We follow a stream of warm, milky blue water as it cascades down garish red and orange rock ledges into vine-covered pools below. The whole sight is otherworldly. It’s hard to believe that such unnatural colors are the product of one of the earth’s most natural processes – plate tectonics.

Hiking uphill again, we pass through a smaller, similarly desolate and smoky valley towards the cloud-covered peak ahead. The path gets slightly confusing but we can see the end in sight, so we press on knowing we are headed in the right direction.

As we crest the final peak and enter the hot, sulfuric cloud I hear a slight rumbling below. Carefully, I walk to the ledge and peer down. Through the clouds I can make out pale, sky blue water violently bubbling below. We have made it to the famed Boiling Lake… and it’s boiling!

As recently as 2005, bewildered adventurers have encountered an almost bone dry, tepid puddle after three hours of arduous hiking. In fact, there is an archive photo of two visitors standing in the center of the dry Boiling Lake in 1887 and in 1900 an English visitor and one of his two guides lost their lives upon encountering the barren lake when a thick sulfurous gas was emitted from the empty crater.

Looking the Beast in the Eye

Looking the Beast in the Eye

Alas, in October of 2009, the lake is as active as ever, covering Wendal and I in its thick steam and daring us to get too close. We cautiously hike down the cliff ledge to the lake’s edge to look the beast in the eye. Lost in the haze we take time to absorb the raw power of this awing spot on this volcanic island of wonder.

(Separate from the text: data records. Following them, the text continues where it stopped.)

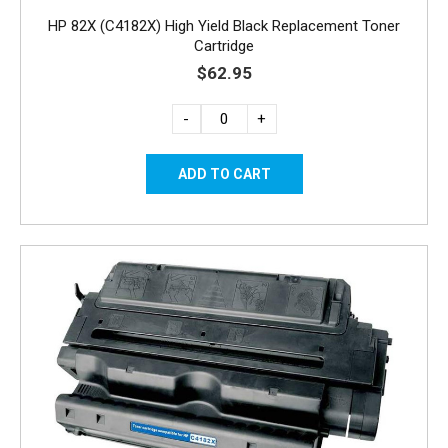
HP 82X (C4182X) High Yield Black Replacement Toner
Cartridge
$62.95
-
+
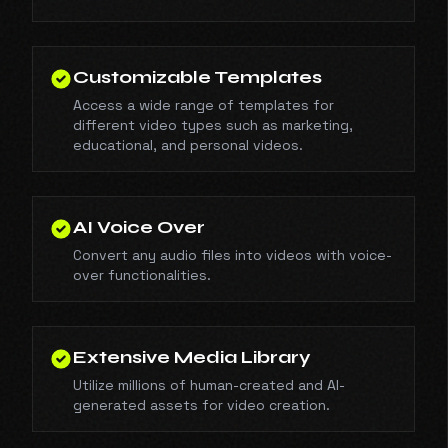
Customizable Templates
Access a wide range of templates for
different video types such as marketing,
educational, and personal videos.
AI Voice Over
Convert any audio files into videos with voice-
over functionalities.
Extensive Media Library
Utilize millions of human-created and AI-
generated assets for video creation.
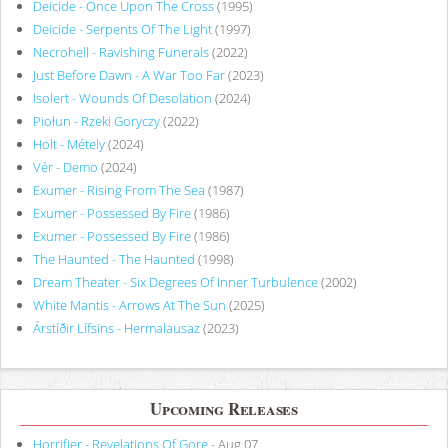
Deicide - Once Upon The Cross
(1995)
Deicide - Serpents Of The Light
(1997)
Necrohell - Ravishing Funerals
(2022)
Just Before Dawn - A War Too Far
(2023)
Isolert - Wounds Of Desolation
(2024)
Piołun - Rzeki Goryczy
(2022)
Holt - Métely
(2024)
Vér - Demo
(2024)
Exumer - Rising From The Sea
(1987)
Exumer - Possessed By Fire
(1986)
Exumer - Possessed By Fire
(1986)
The Haunted - The Haunted
(1998)
Dream Theater - Six Degrees Of Inner Turbulence
(2002)
White Mantis - Arrows At The Sun
(2025)
Árstíðir Lífsins - Hermalausaz
(2023)
Upcoming Releases
Horrifier - Revelations Of Gore
- Aug 07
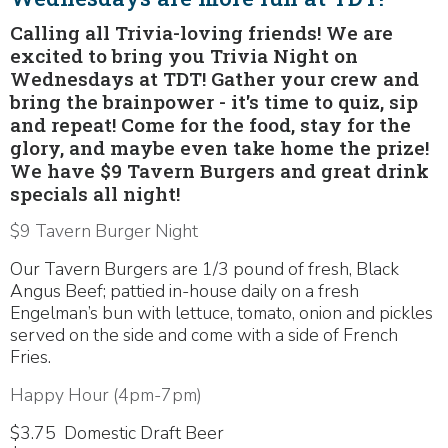
Calling all Trivia-loving friends! We are
excited to bring you Trivia Night on
Wednesdays at TDT! Gather your crew and
bring the brainpower - it's time to quiz, sip
and repeat! Come for the food, stay for the
glory, and maybe even take home the prize!
We have $9 Tavern Burgers and great drink
specials all night!
$9 Tavern Burger Night
Our Tavern Burgers are 1/3 pound of fresh, Black
Angus Beef; pattied in-house daily on a fresh
Engelman’s bun with lettuce, tomato, onion and pickles
served on the side and come with a side of French
Fries.
Happy Hour (4pm-7pm)
$3.75 Domestic Draft Beer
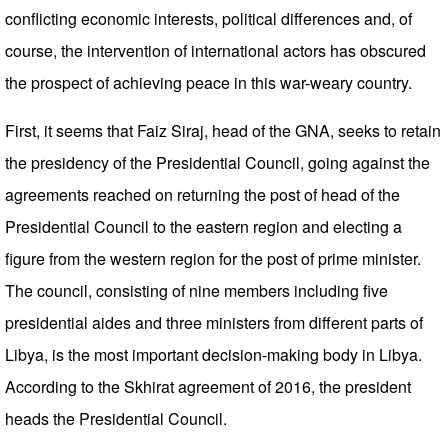
conflicting economic interests, political differences and, of
course, the intervention of international actors has obscured
the prospect of achieving peace in this war-weary country.
First, it seems that Faiz Siraj, head of the GNA, seeks to retain
the presidency of the Presidential Council, going against the
agreements reached on returning the post of head of the
Presidential Council to the eastern region and electing a
figure from the western region for the post of prime minister.
The council, consisting of nine members including five
presidential aides and three ministers from different parts of
Libya, is the most important decision-making body in Libya.
According to the Skhirat agreement of 2016, the president
heads the Presidential Council.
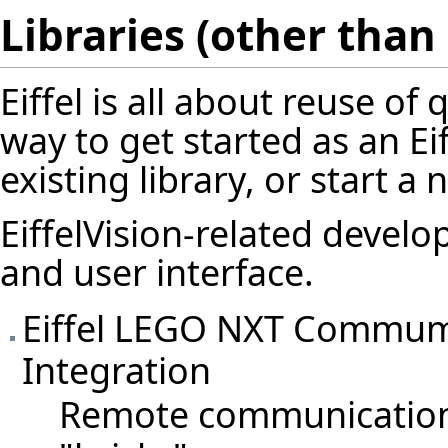
Libraries (other than 
Eiffel is all about reuse o
way to get started as an Ei
existing library, or start a 
EiffelVision-related deve
and user interface
.
Eiffel LEGO NXT Commumic
Integration
Remote communication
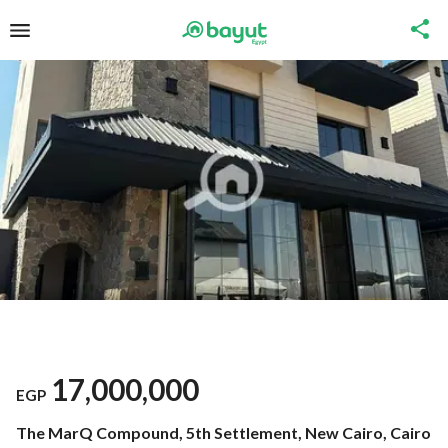
17,000,000
EGP
The MarQ Compound, 5th Settlement, New Cairo, Cairo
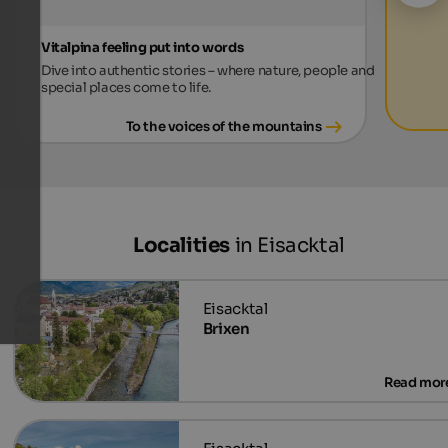
Vitalpina feeling put into words
Dive into authentic stories – where nature, people and
special places come to life.
To the voices of the mountains
Localities
in Eisacktal
Brixen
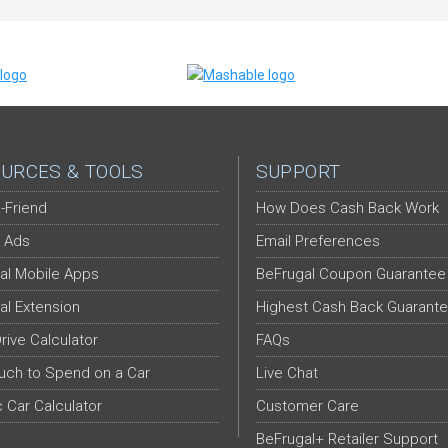
URCES & TOOLS
SUPPORT
-Friend
How Does Cash Back Work
 Ads
Email Preferences
al Mobile Apps
BeFrugal Coupon Guarantee
al Extension
Highest Cash Back Guarant
Drive Calculator
FAQs
ch to Spend on a Car
Live Chat
c Car Calculator
Customer Care
BeFrugal+ Retailer Support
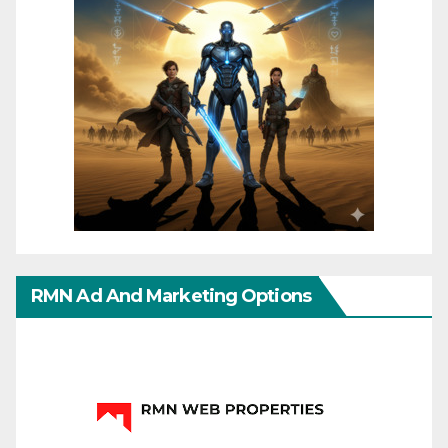
RMN Ad And Marketing Options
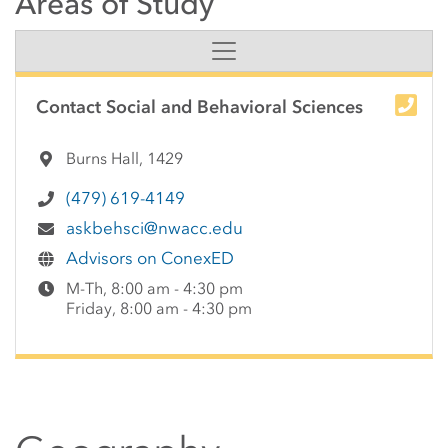
Areas of Study
Side Content
Contact Social and Behavioral Sciences
Burns Hall, 1429
(479) 619-4149
askbehsci@nwacc.edu
Advisors on ConexED
M-Th, 8:00 am - 4:30 pm
Friday, 8:00 am - 4:30 pm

On the way back, which is relentlessly uphill at the start, Wendal begins to tire. When I jokingly harass him about his fatigue, he assures me he is going to start exercising regularly and tells me I should have warned him that I was an avid hiker. To prove his strength he offers, “let’s sprint the whole way back once we get to the peak, get some good exercise.” While I would not recommend this, I go along with the plan to appease him and we jog the mostly downhill trek from Morne Nichols to Breakfast River.

We slow our pace for the last leg from Breakfast River back to Ti Tou Gorge, mostly because my left shoe is barely hanging on after the beating it has taken. When I hear the rushing water below, I know we have successfully completed the hike. Tearing off my clothes, I jump into the cold pool that serves as an entrance to the gorge. Swimming in the crystal clear water through the dark, narrow passageway between the high cliffs that I just traversed, I make it to the rushing waterfall at the end. Sitting on a rock by the fall, endorphins in full force, I am elated. I have hiked through the rainforest, crossed a river, climbed over a volcanic peak, received a mud mask by a black stream, took a steam bath by a boiling lake, swam through a gorge, and relaxed by a waterfall. There are not many places on Earth where you can witness and experience so many things in one walking day. This is the unmatched beauty of Dominica.

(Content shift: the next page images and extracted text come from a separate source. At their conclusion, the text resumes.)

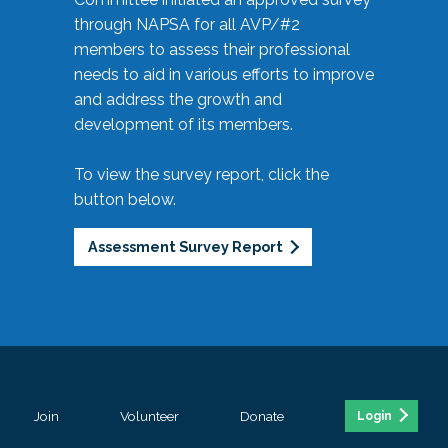
through NAPSA for all AVP/#2
members to assess their professional
needs to aid in various efforts to improve
and address the growth and
development of its members.
To view the survey report, click the
button below.
Assessment Survey Report
Join
Volunteer
Donate
Login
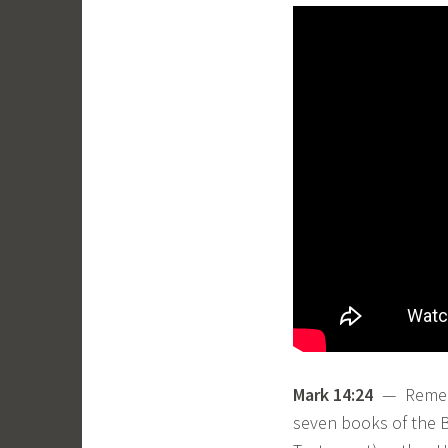
Mark 14:24
— Remembe
seven books of the Bi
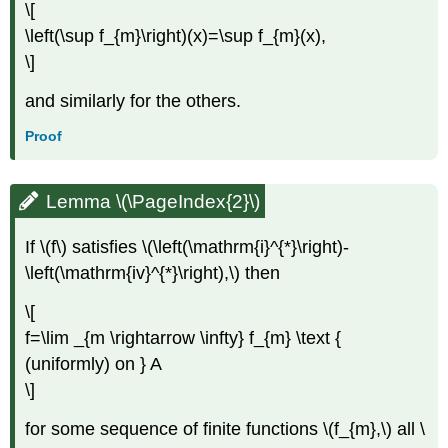
\[
\left(\sup f_{m}\right)(x)=\sup f_{m}(x),
\]
and similarly for the others.
Proof
Lemma \(\PageIndex{2}\)
If \(f\) satisfies \(\left(\mathrm{i}^{*}\right)-
\left(\mathrm{iv}^{*}\right),\) then
\[
f=\lim _{m \rightarrow \infty} f_{m} \text {
(uniformly) on } A
\]
for some sequence of finite functions \(f_{m},\) all \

“Mystic” can be described as inspiring a sense of mystery and wonder, or having an import not apparent to the senses, nor obvious to the intelligence. It is beyond ordinary. In that sense I did not have one, but many mystic views. It was a mystic day of beauty that defies description, intrigue that baffles the best of scientists, and unending enchantment. Dominica’s Morne Trois Pitons National Park is truly a special slice of heaven.

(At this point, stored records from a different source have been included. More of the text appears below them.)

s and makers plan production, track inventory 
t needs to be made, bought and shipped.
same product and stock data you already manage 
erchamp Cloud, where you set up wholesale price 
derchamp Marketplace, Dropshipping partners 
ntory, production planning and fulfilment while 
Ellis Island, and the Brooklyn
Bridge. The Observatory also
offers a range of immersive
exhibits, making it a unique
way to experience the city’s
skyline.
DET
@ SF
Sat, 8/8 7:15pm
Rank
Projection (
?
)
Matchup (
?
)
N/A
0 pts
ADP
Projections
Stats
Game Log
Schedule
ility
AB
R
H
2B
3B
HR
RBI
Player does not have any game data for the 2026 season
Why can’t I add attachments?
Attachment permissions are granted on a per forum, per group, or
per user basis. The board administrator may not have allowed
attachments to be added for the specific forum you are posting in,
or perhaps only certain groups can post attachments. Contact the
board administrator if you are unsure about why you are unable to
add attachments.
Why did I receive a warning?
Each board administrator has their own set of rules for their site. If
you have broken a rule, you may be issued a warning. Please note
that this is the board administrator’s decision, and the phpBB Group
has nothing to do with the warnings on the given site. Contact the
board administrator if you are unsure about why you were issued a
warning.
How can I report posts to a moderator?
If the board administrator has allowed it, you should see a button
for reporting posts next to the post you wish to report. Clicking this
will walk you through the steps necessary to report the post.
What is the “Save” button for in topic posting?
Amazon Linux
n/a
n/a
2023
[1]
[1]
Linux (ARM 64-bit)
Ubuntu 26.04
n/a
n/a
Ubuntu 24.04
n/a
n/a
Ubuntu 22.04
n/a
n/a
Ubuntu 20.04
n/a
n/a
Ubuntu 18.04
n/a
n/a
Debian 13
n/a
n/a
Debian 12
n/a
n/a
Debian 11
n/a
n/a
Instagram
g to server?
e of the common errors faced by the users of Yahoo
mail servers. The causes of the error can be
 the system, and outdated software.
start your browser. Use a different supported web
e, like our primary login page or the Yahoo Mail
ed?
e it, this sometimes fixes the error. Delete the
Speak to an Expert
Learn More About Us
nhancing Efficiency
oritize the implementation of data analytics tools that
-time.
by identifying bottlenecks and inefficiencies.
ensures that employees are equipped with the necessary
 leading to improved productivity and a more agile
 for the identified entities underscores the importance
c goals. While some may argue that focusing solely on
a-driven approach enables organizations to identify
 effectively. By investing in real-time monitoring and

The next afternoon, I go back up the trail at the top of the village of Trafalger to thank Lambert for making this incredible adventure possible. He is not there. I stand in his fragrant hilltop garden gazing back across the valley to catch one last glimpse of the cloud-covered peak whose mystery is only slightly more apparent to me now.

“Mystic View.” The words pour out of my mouth and I linger there with a knowing smile as the sun sets on another day.